Ps re dogs which are ‘bred and trained’ to pursue and kill, my ex-racing greyhound was the gentlest dog I ever had, lived with cats and poultry. Let’s not make sweeping and condemning statements about dogs or any other animals.
Lisa Cocker says:
Posted March 23, 2018 at 12:51 pm
Military and ex police dogs are rehomed actually…these hounds lead miserable lives put at risk by illegal activities led pm roads motorways and train tracks Many carry Bovine tuberculosis as fed cheap infected carcasses .
mrs Marta Falco Ainley says:
Posted March 25, 2018 at 9:14 am
hounds could anc can make good pets. the Hunt fraternity do say some negative things, lies which are to make others believe that what they do when hunting our small iconic harmless fox is acceptable.

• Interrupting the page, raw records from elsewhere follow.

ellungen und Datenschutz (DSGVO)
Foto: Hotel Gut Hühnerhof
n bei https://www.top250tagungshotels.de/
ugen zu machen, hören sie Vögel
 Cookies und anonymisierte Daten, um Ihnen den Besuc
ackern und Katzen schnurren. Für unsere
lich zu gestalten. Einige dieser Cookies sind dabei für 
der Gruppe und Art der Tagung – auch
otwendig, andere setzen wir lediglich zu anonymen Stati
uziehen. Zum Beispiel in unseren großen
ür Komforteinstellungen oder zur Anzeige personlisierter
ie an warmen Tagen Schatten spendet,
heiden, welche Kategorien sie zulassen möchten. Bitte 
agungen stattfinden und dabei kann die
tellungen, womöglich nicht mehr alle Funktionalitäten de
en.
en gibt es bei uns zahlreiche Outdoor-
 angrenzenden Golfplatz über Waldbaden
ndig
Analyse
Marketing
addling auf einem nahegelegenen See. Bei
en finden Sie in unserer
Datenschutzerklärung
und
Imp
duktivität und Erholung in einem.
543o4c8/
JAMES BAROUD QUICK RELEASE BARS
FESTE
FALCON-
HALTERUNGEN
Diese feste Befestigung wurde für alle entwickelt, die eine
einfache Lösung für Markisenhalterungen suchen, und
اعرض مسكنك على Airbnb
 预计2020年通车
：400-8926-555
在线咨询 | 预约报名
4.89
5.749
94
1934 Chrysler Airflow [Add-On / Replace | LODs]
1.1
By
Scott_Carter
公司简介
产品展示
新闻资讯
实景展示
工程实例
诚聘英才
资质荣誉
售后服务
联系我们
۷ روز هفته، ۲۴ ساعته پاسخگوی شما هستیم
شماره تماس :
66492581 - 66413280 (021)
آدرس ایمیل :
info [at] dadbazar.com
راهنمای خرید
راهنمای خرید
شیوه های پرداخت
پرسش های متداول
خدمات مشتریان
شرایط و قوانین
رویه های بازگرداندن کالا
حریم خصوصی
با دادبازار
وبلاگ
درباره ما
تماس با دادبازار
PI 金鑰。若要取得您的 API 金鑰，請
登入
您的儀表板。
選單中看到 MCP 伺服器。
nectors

Nothing Hunts do is acceptable and no animals involved are treated well at all.
John Peel says:
Posted August 05, 2018 at 7:41 am
The level of bias, bigotry and distorted facts promoted by those with no experience, what so ever, really is astonishing.
Correcting disingenuous comments which are surely in place for no other reason than to prevent the evolution which has brought us to the sate where we are, seems pointless.
Those who make ridiculous assumptions do so from a place of ignorance.
HoundsOff says:
Posted August 05, 2018 at 1:07 pm
The figures are from the Countryside Alliance themselves. Piece fully referenced. Check your facts.